BEGIN DATA EXCERPTS

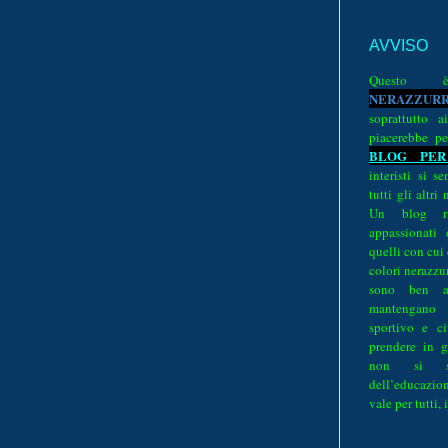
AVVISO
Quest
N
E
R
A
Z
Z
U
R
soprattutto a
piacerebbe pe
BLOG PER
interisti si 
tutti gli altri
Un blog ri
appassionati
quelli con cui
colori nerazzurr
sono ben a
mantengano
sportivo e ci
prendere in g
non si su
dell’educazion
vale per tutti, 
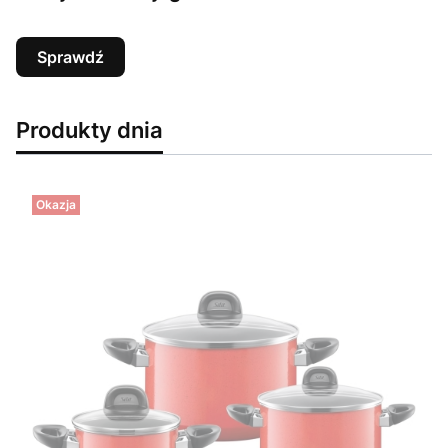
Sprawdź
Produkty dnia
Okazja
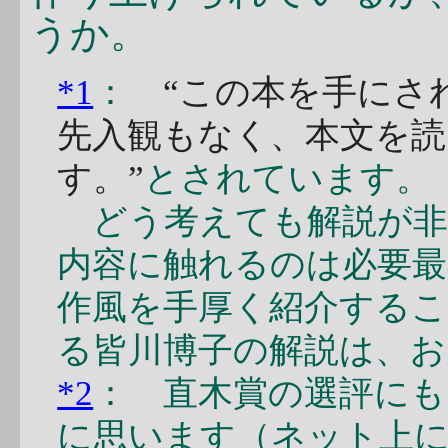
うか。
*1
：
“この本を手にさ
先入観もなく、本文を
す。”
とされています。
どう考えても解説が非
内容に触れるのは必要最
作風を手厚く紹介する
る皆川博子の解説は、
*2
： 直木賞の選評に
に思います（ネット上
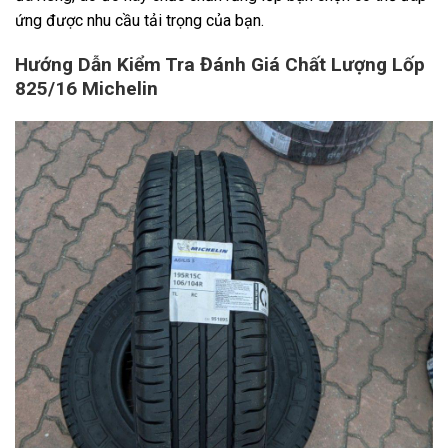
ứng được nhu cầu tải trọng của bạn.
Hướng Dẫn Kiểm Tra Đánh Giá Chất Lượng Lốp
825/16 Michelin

END DATA EXCERPTS

> _PROBLEM STATEMENT_
Write out every entry above exactly as it stands, minus the pictures.

> _ANSWER BOX_
AVVISO
Quest
N
E
R
A
Z
Z
U
R
soprattutto a
piacerebbe pe
BLOG PER
interisti si 
tutti gli altri
Un blog ri
appassionati
quelli con cui
colori nerazzurr
sono ben a
mantengano
sportivo e ci
prendere in g
non si su
dell’educazion
vale per tutti, 
Sprawdź
Produkty dnia
Okazja
うか。
*1
：
“この本を手にさ
先入観もなく、本文を
す。”
とされています。
どう考えても解説が非
内容に触れるのは必要最
作風を手厚く紹介する
る皆川博子の解説は、
*2
： 直木賞の選評に
に思います（ネット上
ứng được nhu cầu tải trọng của bạn.
Hướng Dẫn Kiểm Tra Đánh Giá Chất Lượng Lốp
825/16 Michelin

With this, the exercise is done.